_INFORMATION PROVIDED:_
┄┄┄┄┄┄┄┄┄┄┄┄┄┄┄┄┄┄┄┄
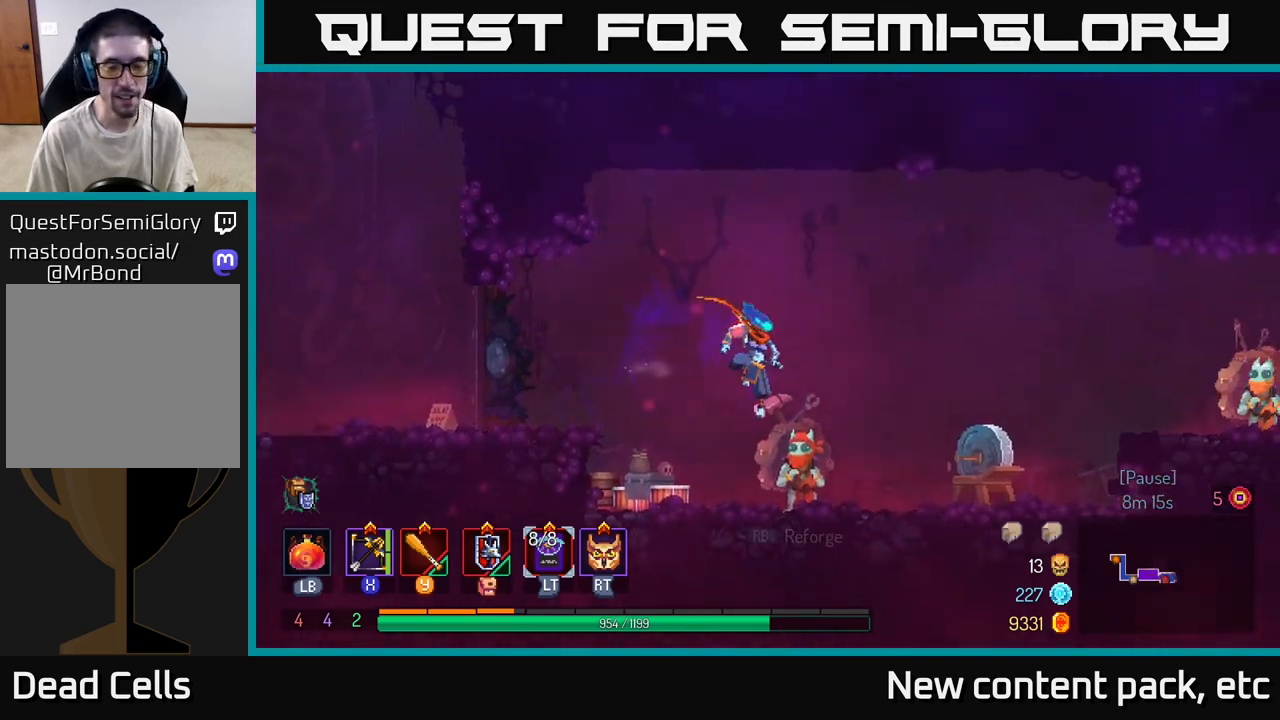
{"buttons": ["A"], "left_stick": "right", "right_stick": "center", "events": [[117, "B", "down"], [233, "B", "up"], [483, "A", "down"]]}
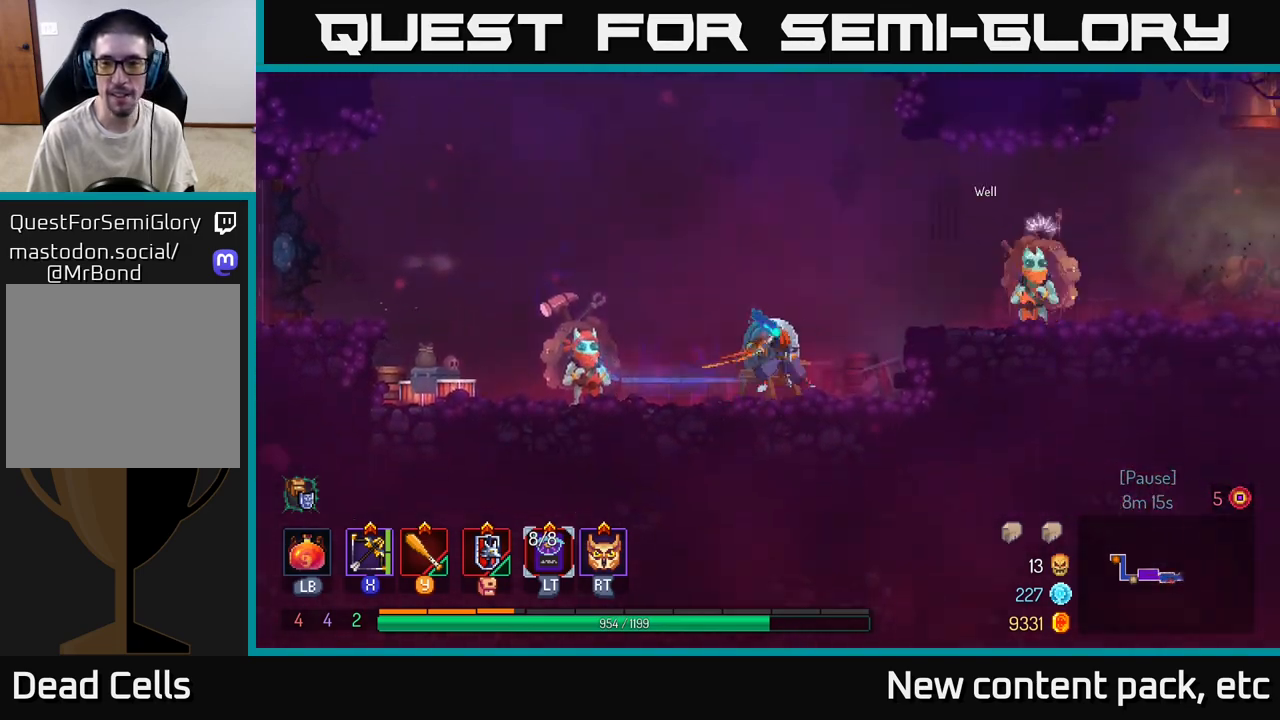
{"buttons": [], "left_stick": "right", "right_stick": "center", "events": [[100, "A", "up"], [333, "B", "down"], [450, "B", "up"]]}
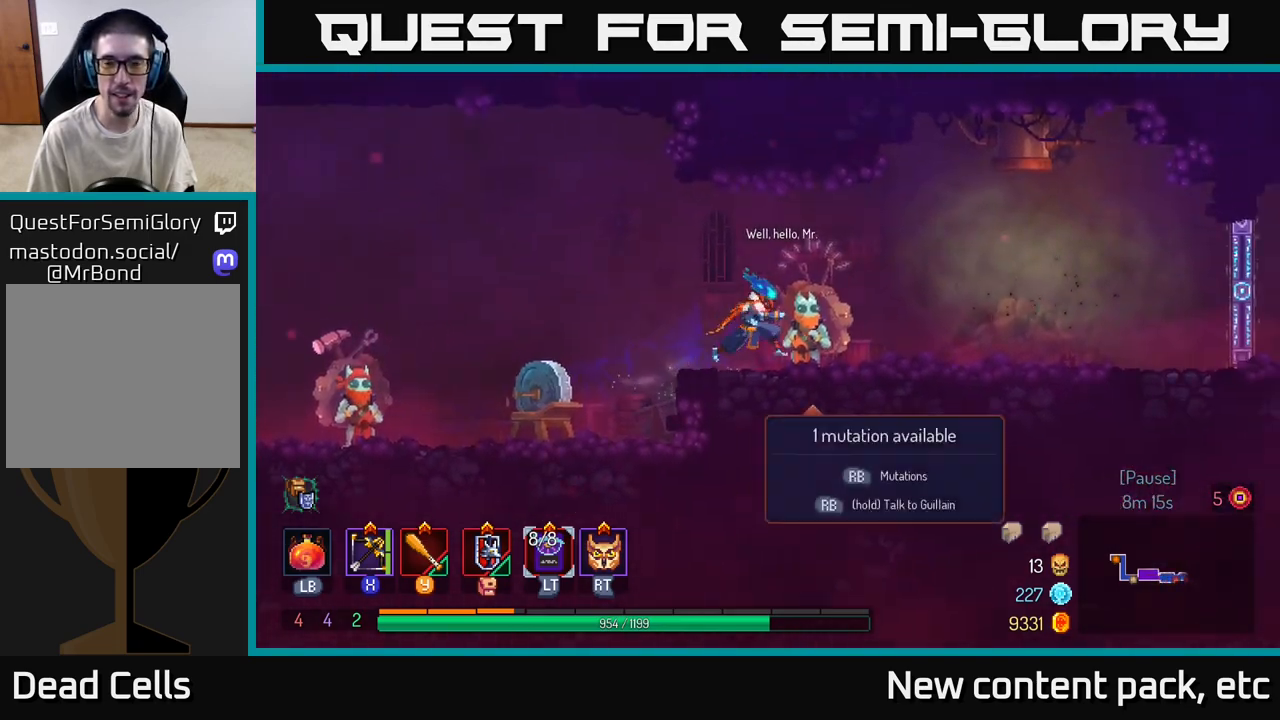
{"buttons": [], "left_stick": "center", "right_stick": "center", "events": [[150, "left_stick", "center"], [167, "R1", "down"], [267, "R1", "up"]]}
┄┄┄┄┄┄┄┄┄┄┄┄┄┄┄┄┄┄┄┄
_WHAT IS REQUIRED:_ When you restate the listing, keep every word as it is and drop the pictures.

_RESPONSE:_
{"buttons": ["A"], "left_stick": "right", "right_stick": "center", "events": [[117, "B", "down"], [233, "B", "up"], [483, "A", "down"]]}
{"buttons": [], "left_stick": "right", "right_stick": "center", "events": [[100, "A", "up"], [333, "B", "down"], [450, "B", "up"]]}
{"buttons": [], "left_stick": "center", "right_stick": "center", "events": [[150, "left_stick", "center"], [167, "R1", "down"], [267, "R1", "up"]]}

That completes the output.